I'm a freelance writer living and studying in Sydney
Published March 5th 2014
I give this film 1/2 a star out of 5
My first impression of Vampire Academy is a mash-up of Twilight, X-men and Mean Girls...gone horribly wrong. Mark Waters' film adaptation of Richelle Mead's fiction series does not do it any favours but instead achieves an unusual cross between a vampire comedy spoof and a predictable action-adventure with some romance chucked in on the side. Perhaps a blessing for the Vampire Academy fanbase, this film is most certainly a painful experience for the rest of us.
Evidently with no need for subtly, we - the audience - are thrust straight into the heart of the story.

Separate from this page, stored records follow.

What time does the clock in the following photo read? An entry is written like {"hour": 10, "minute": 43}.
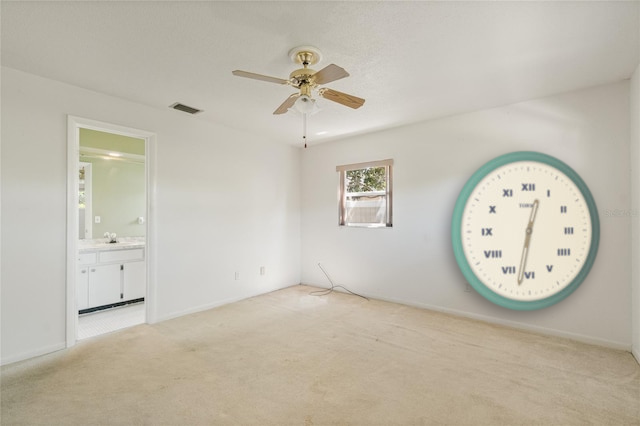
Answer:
{"hour": 12, "minute": 32}
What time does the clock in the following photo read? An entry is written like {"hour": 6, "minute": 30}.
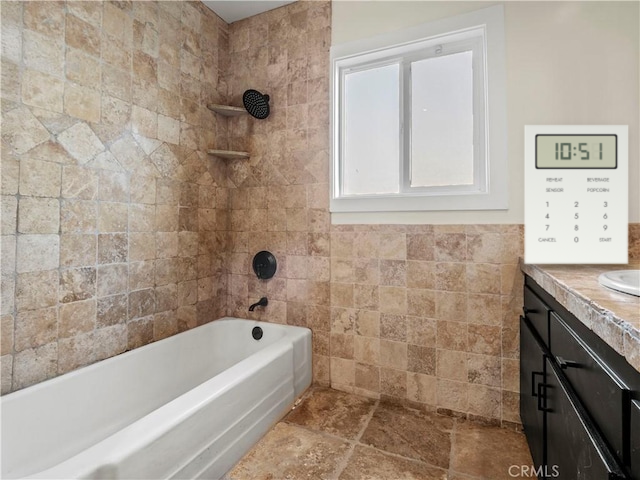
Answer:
{"hour": 10, "minute": 51}
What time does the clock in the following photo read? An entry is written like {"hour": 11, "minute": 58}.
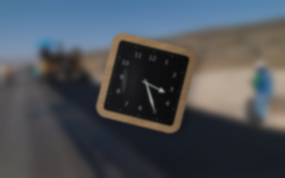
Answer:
{"hour": 3, "minute": 25}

We are spoon fed, in fact almost force fed, all of the information at once. Whether this is due to the overwhelming amount of back-story or simply to save time, we might never know. But there is one term for what the film achieves and that is: plot vomit. The act is both oppressive and tacky.
To summarise Waters' plot vomit and save you the hassle, there are two main heroines: one a princess and the other her guardian. They have some sort of telepathic connection and they must fight off the seemingly never ending number of characters who want them either slut-shamed, maimed, or dead. Now I normally appreciate strong female leads in a film but Vampire Academy as a whole was anything but enjoyable.

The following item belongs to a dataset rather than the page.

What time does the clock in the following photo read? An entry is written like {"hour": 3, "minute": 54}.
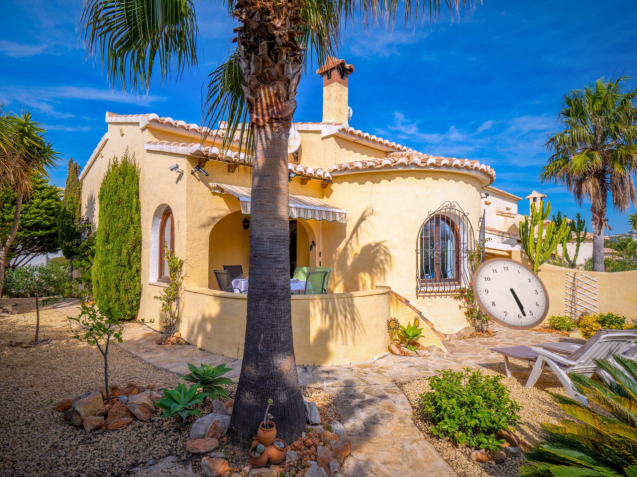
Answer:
{"hour": 5, "minute": 28}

In an attempt to obtain both hilarity and originality, the plot abandons all vampire norms from the onset. As it turns out, vampires are actually mortal. There are three different subsets of vampire. Humans actually voluntarily donate blood and are not killed in the process. To make matters even worse, Twilight is name dropped once or twice. This cheesy satire is ineffective since the movie is still 50% serious about the whole vampire-romance-action genre. This strikes me as slightly ironic and altogether hypocritical for Waters'. It leaves me questioning just how serious he was about making a vampire film in the first place.
If the plot and script didn't already destroy the film then the acting almost certainly did. The actors need to be reminded that they are allowed to breathe between lines. The characters fire back replies to one another so quickly that it is almost impossible to believe they actually heard what the other was saying. The whole dialogue sounds so scripted that it is cringe-worthy. And, let me tell you, that cringe will last the entire 104 minutes.

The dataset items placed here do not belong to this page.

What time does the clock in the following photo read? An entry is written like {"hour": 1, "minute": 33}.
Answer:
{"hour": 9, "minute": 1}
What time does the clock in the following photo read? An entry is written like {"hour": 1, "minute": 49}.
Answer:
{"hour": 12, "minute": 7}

Zoey Deutch as a vampire guardian
Zoey Deutch, who plays the guardian Rose Hathaway, could almost be confused with Ellen Page. She seems more like a sarcastic Juno-esque vampire than the guardian of a Princess. To add to this, Dominic Sherwood (who plays the Princess' love interest, Christian Ozera) is the dark brooding vamp reminiscent of Edward Cullen, minus the attraction to humans. It is almost as if the actors were cast based off of their likeness to other celebrities rather than off of their raw talent.
Given that Richelle Mead has written six novels and the film ended in a suggestive cliff-hanger inclines me to think that Waters' intends on making sequels. I can only say that for the love of good quality films I hope he does not. Although, judging from their poor box office performance, I'm not sure a sequel would be a financially viable option. And thank goodness for that. Now hopefully the cliche vampire genre will die off with it.